Caminhos tortos, Randall Park, 2024

De tempos em tempos, parece que bate a culpa em um cineasta, roteirista ou o que for. Sentimento que suscita em um filme reflexão comportamental, talvez. Aquela coisa do amadurecer e perceber “eu sou o babaca”; “sou em quem não valoriza essa relação”; “a culpa da minha solidão é minha”.

Numa tradição que pode chegar a coisas como O desprezo, onde isso se esconde nas entranhas do filme filosófico de Godard; em Noivo neurótico, noiva nervosa; ou até mesmo em 500 dias com ela, a versão anos 2000 disso tudo. 

Filmes que são sempre sobre isso. Essa desculpa do romance na superfície que é mesmo, no fundo, sobre a toxicidade masculina que a gente não percebe que carrega. 

Caminhos tortos. Longe de ser uma grande obra-prima que vai rivalizar com alguns filmes desses aí, traz essa mesma coisa pra uma geração Z ou millennial tardia. Com menos heteronormatividade e branquitude. Colocando sobre um cinéfilo de trinta e alguns anos esse mal humor e essa arrogância que só quem tem a certeza de estar sempre certo tem. O que, para críticos de cinema, pode ser uma experiência dolorosamente próxima de se assistir.

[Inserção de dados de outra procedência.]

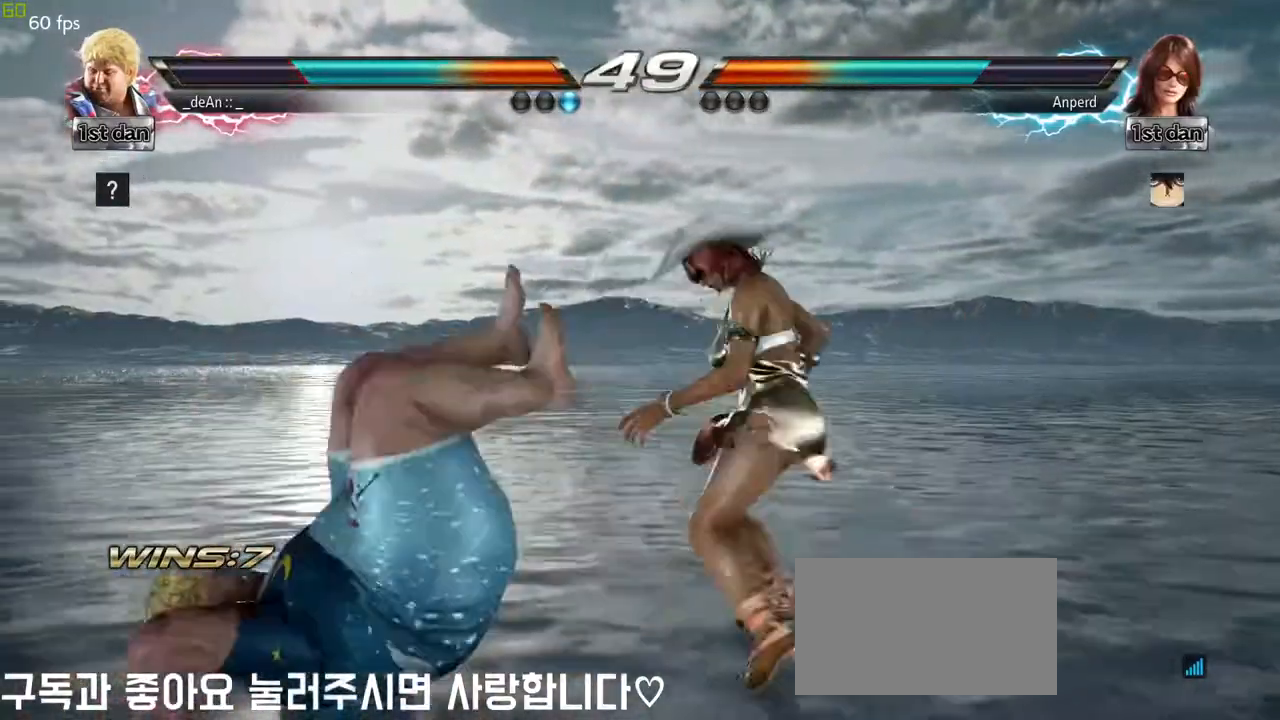
{"dt_ms": 500, "buttons": [], "left_stick": "center", "events": []}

O texto é o que tem de mais chamativo aqui. Os discursos de cinema e representação forçados nos diálogos. Piadas e comentários claramente falando de coisas tipo Podres de ricos, por exemplo. Como quando ele se incomoda com a comédia romântica genérica que eles assistem em algum festival. Não só com o filme mas com o fato do filme mover tanta gente. Um filme feito por asiáticos sobre asiáticos, que por bem ou mal é um marco de representatividade. Incomodado, no fundo, com o traço “popular” do cinema popular. 

Mas por outro lado Randall Park – ou Adrian Tomine, que fez o roteiro baseado na própria HQ – incorre aqui em um risco real de uma certa hipocrisia nessas piadinhas. Visto que não tem nada demais na forma de Caminhos tortos. Tudo pode acabar soando como o cara medíocre criticando a mediocridade dos pares. Como o diretor que faz um filme medíocre para criticar o cinema medíocre. Metalinguagem? 

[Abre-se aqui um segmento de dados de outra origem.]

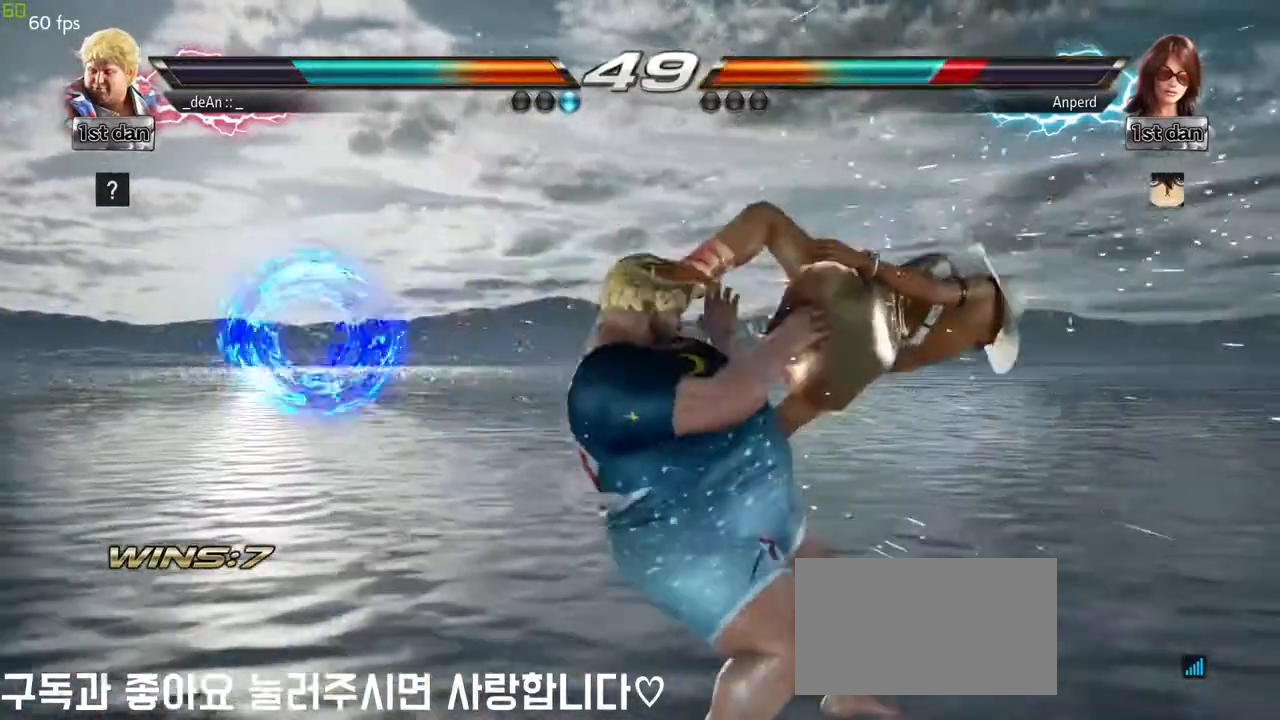
{"dt_ms": 1000, "buttons": [], "left_stick": "left"}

Não é necessariamente o caso. Não tanto, pelo menos. Até porque tanto esse quanto, ironicamente, Podres de ricos, são filmes que caminham muito bem nos trilhos formais da comédia romântica para falar do que querem. 

Mas o que tem de melhor aqui talvez seja a aposta ‘perigosa’ em nos grudar em pessoas ruins. Na galera desagradável. Nos personagens insuportáveis. Tanto ele quanto a amiga que vai para Nova York. Egoístas, arrogantes, grosseiros, antipáticos. Mas que são também, no fundo: gente. 

Coisa que nós vemos de vez em quando mas menos do que deveríamos, nas narrativas. Histórias sobre como a condição de imbecil não é necessariamente permanente.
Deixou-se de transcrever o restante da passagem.